> _Text block_:
--- START ---

These are the books that arrived at my house this past week, sent by their publishers for publicity purposes. I can't do a lot for publicity, but I can at least do this: list them all on a Monday morning, trying to be honest and/or entertaining about them, in hopes it will spark some of you to look for them. I haven't read any of these book yet, and there's always a very strong chance that I will never read any particular book: the world is full of books, and none of us manage to read more than a tiny fraction of them.
So here they are:
The Eye of Minds is the first book in a new dystopian YA series by James Dashner, author of The Maze Runner. And it's a virtual reality novel, as if I was still the one in the "young adult" bucket and it was still the 1970s. This time, the system is called VirtNet -- not the most inspired name, I'm afraid -- and our young hero, Michael, is suborned by what will certainly turn out to be a nasty government to battle black-hat hackers inside VirtNet. I would not be at all surprised to learn that if you die in VirtNet, you really die, since every last VR novel needs to trot that out to gin up some tension. Eye of Minds is an Ember trade paperback, on sale July 22nd.
Speaking of things that evoke the 1970s, I also have here The Little Green Book of Chairman Rahma, the new standalone solo novel by Brian Herbert, who's spent most of his writing time these past two decades expanding his father's Dune empire with Kevin J. Anderson. As the title implies, it is set in a brutal dystopian future ruled by a ecologically-driven dictator. (The flap copy helpfully tells us that "the Chairman's government has been relocating all citizens to densely populated reservations" -- oddly enough, that very same activity has been going on strongly and naturally for more than a decade, but we call them cities.) Little Book of Chairman Rahma is printed in green type, it's a Tor hardcover coming July 8th, and I suppose there is a small chance that some elements of it are treated elegantly and amusingly.
I really don't understand the thinking that goes into first giving a writing team a pseudonym and then listing the authors' real names with pictures on the back flap -- is it purely to have a shorter name on the cover? Surely in a world where "Douglas Preston and Lincoln Child" is a multiply-bestselling team, "Carlos Dews & S.J. Rozan" would present no serious problems? Anyway, Dews and Rozan write under the transparent pseudonym Sam Cabot, and they have now followed up the Catholic/Native American/vampire thriller Blood of the Lamb with a sequel, Skin of the Wolf, which adds werewolves to the mix. It's a mainstream thriller with fantasy elements, so you know what that means: infodumps of the main character's abstruse specialties, chase scenes, unlikely juxtapositions of elements, and a overarching need to put all of the toys back in the box so the mundane world can go back to ordinary life. Skin of the Wolf is a hardcover from Blue Rider Press, coming July 31.

--- END ---

> _Questions to answer_:
1 – Give the publisher or imprint named for each of the three books in the books-received post.
2 – Answer from the books-received post:
(a) What is the virtual reality system in The Eye of Minds called?
(b) In what color of type is the Chairman Rahma book printed?
(c) Under what pseudonym do Carlos Dews and S.J. Rozan write?
3 – Decide whether each statement agrees with the books-received post:
(a) The writer has already read some of the books listed.
(b) Skin of the Wolf is a sequel to Blood of the Lamb.
(c) The Eye of Minds is published as a hardcover.
The listing after this point is separate material, unconnected to the books-received post.

> _Data excerpts_:
--- START ---

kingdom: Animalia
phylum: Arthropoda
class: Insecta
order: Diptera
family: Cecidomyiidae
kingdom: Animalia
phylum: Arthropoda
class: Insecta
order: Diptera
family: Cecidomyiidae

--- END ---
--- START ---

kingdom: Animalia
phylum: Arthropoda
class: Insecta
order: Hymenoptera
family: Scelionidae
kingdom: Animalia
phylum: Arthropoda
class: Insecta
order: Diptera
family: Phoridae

--- END ---
--- START ---

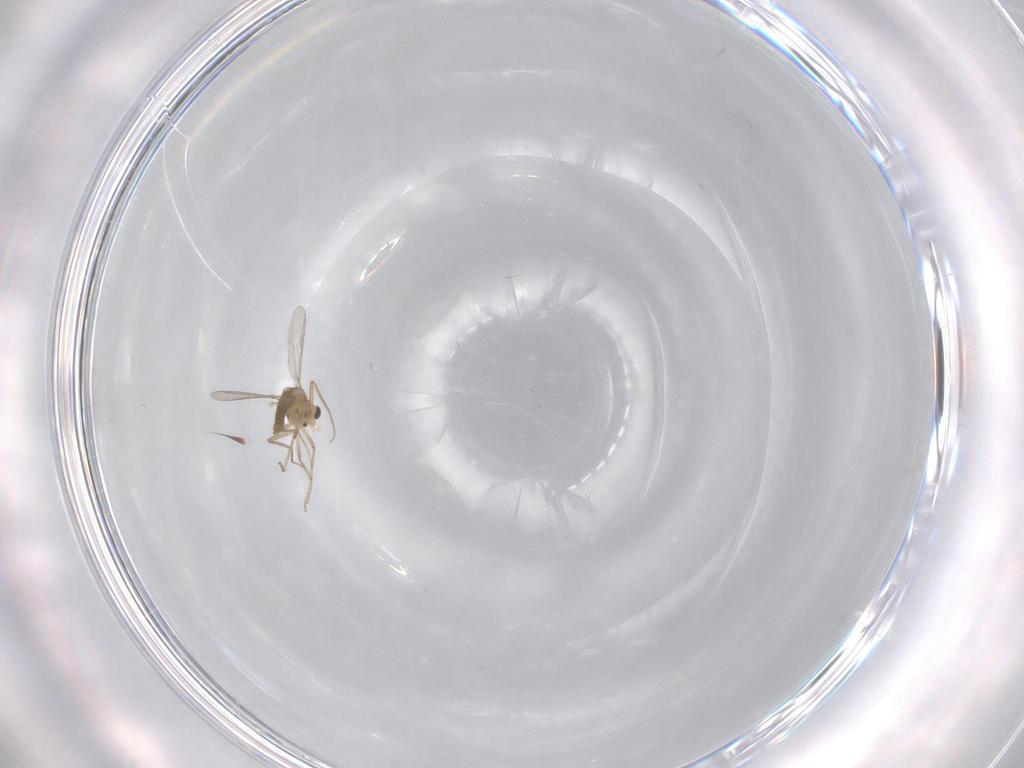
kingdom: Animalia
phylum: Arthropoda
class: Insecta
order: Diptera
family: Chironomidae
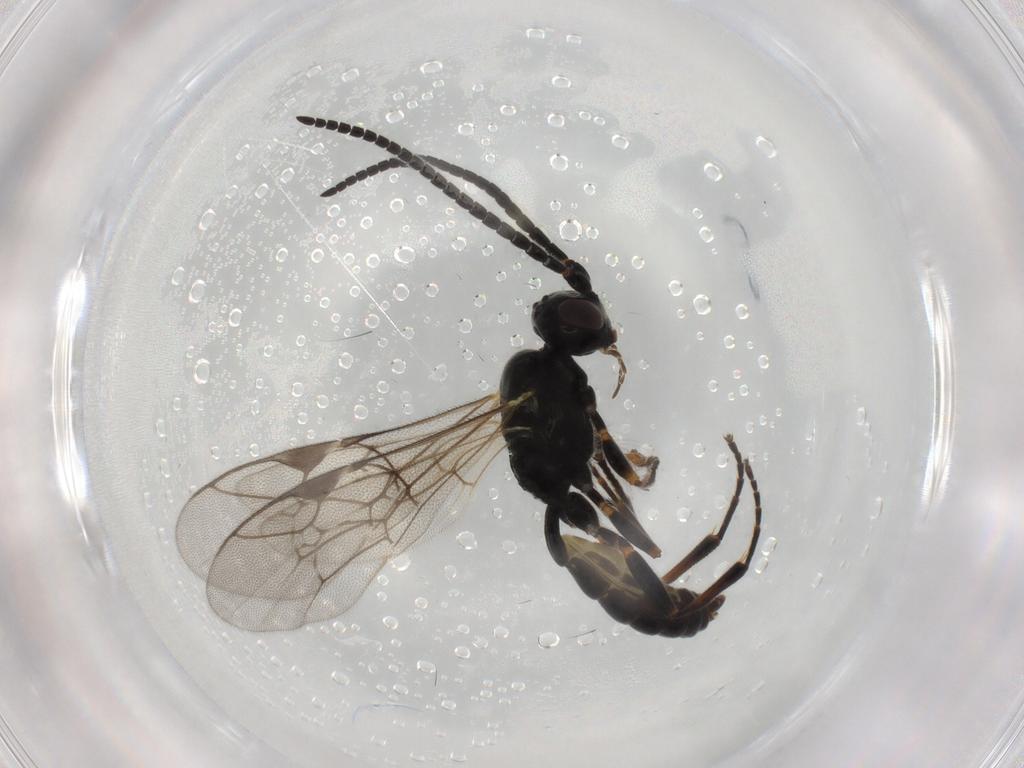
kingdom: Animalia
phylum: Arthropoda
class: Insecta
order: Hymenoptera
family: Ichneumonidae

--- END ---

> _Outputs in order_:
1 – Ember (The Eye of Minds), Tor (The Little Green Book of Chairman Rahma), Blue Rider Press (Skin of the Wolf)

2 –
(a) VirtNet
(b) Green
(c) Sam Cabot

3 –
(a) No: "I haven't read any of these book yet"
(b) Yes: "they have now followed up the Catholic/Native American/vampire thriller Blood of the Lamb with a sequel, Skin of the Wolf"
(c) No: "Eye of Minds is an Ember trade paperback"